====== EXERCISE PASSAGE ======
Happy Birthday to the DeSmogBlog!!!!

Today, December 1st, marks exactly a year since the DeSmogBlog went live, striking out to challenge those people who try to make climate change a political story – and not a scientific one.

They exist in abundance. Despite an overwhelming global consensus that human activity is causing climate change, there remains a small but well-funded core of deniers – people who will go to almost any length to cast doubt upon a scientific reality that grows more obvious, and more frightening, by the day.

A huge number of those people work for “think tanks” in the U.S. and Canada – organizations like the Competitive Enterprise Institute, the National Centre for Public Policy Research, the Heritage Foundation, the George C. Marshall Institute; and the Cato Institute. These think tanks are often heavily funded by the fossil fuel industry or by donors like the Scaife Foundation, which derived their wealth from fossil fuels. Then they use that money to make arguments that would sound laughable coming from directly from a big self-interested spender like ExxonMobil. The best example, the most laughable, is the CEI ad campaign, “We Call it Life.”

But it’s not funny. It’s doing real damage, paralyzing the policy process in the United States, Canada and Australia and slowing action in other parts of the world. The prestigious Royal Society of London has become so concerned that it went public this fall, challenging ExxonMobil to stop funding this think-tank driven disinformation campaign. Exxon took the matter under advisement.
====== STUDY MATERIAL ======
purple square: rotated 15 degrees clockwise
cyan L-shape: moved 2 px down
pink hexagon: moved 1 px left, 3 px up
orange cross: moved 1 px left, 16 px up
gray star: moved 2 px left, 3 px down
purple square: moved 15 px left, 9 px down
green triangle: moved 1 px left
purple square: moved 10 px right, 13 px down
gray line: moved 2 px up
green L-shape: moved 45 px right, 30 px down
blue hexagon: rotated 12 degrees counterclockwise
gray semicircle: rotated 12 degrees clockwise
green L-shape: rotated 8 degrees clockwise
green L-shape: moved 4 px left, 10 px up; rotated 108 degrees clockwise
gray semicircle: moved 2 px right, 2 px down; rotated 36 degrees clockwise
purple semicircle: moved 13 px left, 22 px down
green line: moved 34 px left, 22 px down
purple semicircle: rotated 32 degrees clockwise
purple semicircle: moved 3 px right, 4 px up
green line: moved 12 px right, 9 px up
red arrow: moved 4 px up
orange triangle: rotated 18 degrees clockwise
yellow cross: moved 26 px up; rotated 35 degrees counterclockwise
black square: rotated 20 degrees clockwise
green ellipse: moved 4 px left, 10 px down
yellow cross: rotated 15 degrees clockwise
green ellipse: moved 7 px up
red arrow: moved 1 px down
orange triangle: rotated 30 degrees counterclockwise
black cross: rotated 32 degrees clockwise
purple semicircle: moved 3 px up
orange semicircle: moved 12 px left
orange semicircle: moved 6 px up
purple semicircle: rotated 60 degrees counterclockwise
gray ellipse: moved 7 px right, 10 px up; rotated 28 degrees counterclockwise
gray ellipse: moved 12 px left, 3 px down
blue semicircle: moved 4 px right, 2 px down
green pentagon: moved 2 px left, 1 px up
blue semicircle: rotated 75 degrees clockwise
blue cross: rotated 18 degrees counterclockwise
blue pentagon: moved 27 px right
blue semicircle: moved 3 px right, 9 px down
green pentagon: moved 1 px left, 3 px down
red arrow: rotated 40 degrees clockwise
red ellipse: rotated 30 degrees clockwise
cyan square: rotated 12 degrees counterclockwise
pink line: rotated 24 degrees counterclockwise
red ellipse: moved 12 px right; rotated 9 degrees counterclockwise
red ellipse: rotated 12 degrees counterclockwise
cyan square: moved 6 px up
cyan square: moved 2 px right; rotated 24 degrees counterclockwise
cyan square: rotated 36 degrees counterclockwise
======
WORK INSTRUCTIONS - According to the DeSmogBlog birthday post, what did the Royal Society of London challenge ExxonMobil to do this fall? The data that comes after the text is from an unrelated source.

ANSWER AREA - It challenged ExxonMobil to stop funding the think-tank driven disinformation campaign.